NoSQL and Search Engines

By Adam Fowler

It may seem strange to mention search engines and NoSQL together, but many of today’s search engines use an architecture very similar to NoSQL databases. Their indexes and query processing are highly distributed. Many search engines are even capable of acting as a key‐value or document store in their own right.

NoSQL databases are often used to store unstructured data, documents, or data that may be stored in a variety of structures, such as social media posts or web pages. The structures of this indexed data vary greatly.

Also, document databases are appropriate in cases where system administrators or developers frequently don’t have control of the structures. This situation is common in publishing, where one storefront receives feeds of new books and their metadata from many publishers.

Although publishers use similar standards such as PDF and ePub for documents and ONIX XML files for metadata, they all produce documents in slightly different ways. As a result, consistent handling of data is difficult, and publishing is a great use case for a Document database.

Similar problems occur in the defense and intelligence realms. An agency may receive data from an ally or a terrorist’s hard disk in a variety of formats. Waiting six months to develop a revised relational database schema to handle a new type of target is not viable! This is where document NoSQL databases can be used.

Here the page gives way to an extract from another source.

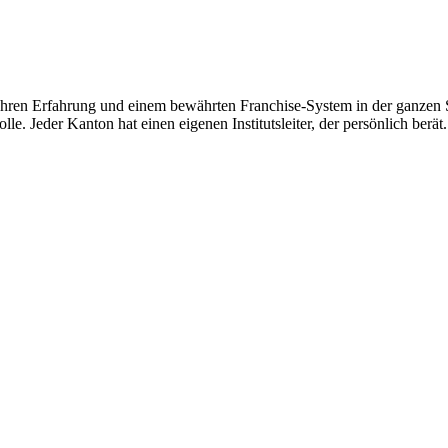
hren Erfahrung und einem bewährten Franchise-System in der ganzen Sc
le. Jeder Kanton hat einen eigenen Institutsleiter, der persönlich berät.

Storing many structures in a single database necessitates a way to provide a standard query mechanism over all content. Search engines are great for that purpose. Consider search as a key requirement to unstructured data management with NoSQL Document databases.

Search technology is different from traditional query database interface technology. SQL is not a search technology; it’s a query language. Search deals with imperfect matches and relevancy scoring, whereas query deals with Boolean exact matching logic (that is, all results of a query are equally relevant).